Within 24 hours, SHEAR’s president Douglas Egerton, a noted historian of African-Americans, issued one of those milquetoast apologies in which he acknowledged the complaints about the panel’s lack of diversity and engaged in the obligatory cant rejecting racism in all its works and in all its pomps. He did himself in, however, by equivocating that he did not wish to “silence” colleagues with whom he happens to disagree. Smelling blood in his guilt-ridden indecision, all thirteen voting members of SHEAR’s “advisory council,” including the chairman of Feller’s controversial panel, silenced Egerton by “recommending” (that is, “demanding”) his resignation, apparently without realizing that his presidency – a one-year elected term – had in fact already ended as scheduled the day before they posted their letter on SHEAR’s website.

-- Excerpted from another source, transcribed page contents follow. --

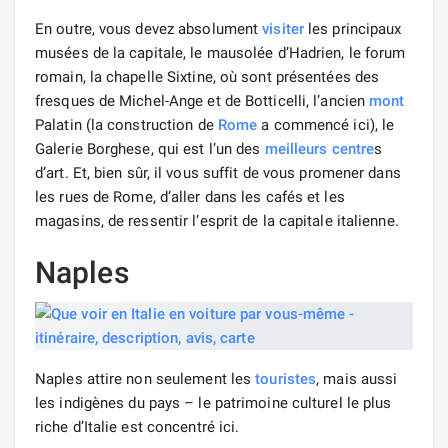
En outre, vous devez absolument
visiter
les principaux
musées de la capitale, le mausolée d’Hadrien, le forum
romain, la chapelle Sixtine, où sont présentées des
fresques de Michel-Ange et de Botticelli, l’ancien
mont
Palatin (la construction de
Rome
a commencé ici), le
Galerie Borghese, qui est l’un des
meilleurs
centre
s
d’art. Et, bien sûr, il vous suffit de vous promener dans
les rues de Rome, d’aller dans les cafés et les
magasins, de ressentir l’esprit de la capitale italienne.
Naples
Naples attire non seulement les
touristes
, mais aussi
les indigènes du pays – le patrimoine culturel le plus
riche d’Italie est concentré ici.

Not exactly rising to a Jacksonian level of fortitude, Egerton neither pointed out the SHEAR absurdity of their uninformed demand nor stood up for himself or for free speech and inquiry in any other way. Instead, he willingly participated in SHEAR’s purification ritual by resigning from his automatically conferred new position of “past president” and from SHEAR’s executive council. SHEAR’s already elected new president Amy Greenberg solemnly declared that she was “grateful to the many scholars who took the time to rightly critique [sic] a paper that does not represent either SHEAR’s values, or our standards of scholarship” and has courageously pledged to appoint a committee to review SHEAR’s “Statement of Values about Anti-Discrimination and Anti-Harassment” to prevent any recurrence of the “many failures” that allowed Professor Feller to speak freely in a professional setting. Her great hope is that her colleagues will conscientiously support her in “earning back and maintaining the trust that has been eroded in our organization and in the public.” One might wonder how much of “the public” either knows or cares about her strange sectarian organization, but as an opponent of free expression she has a SHEAR cliff to scale.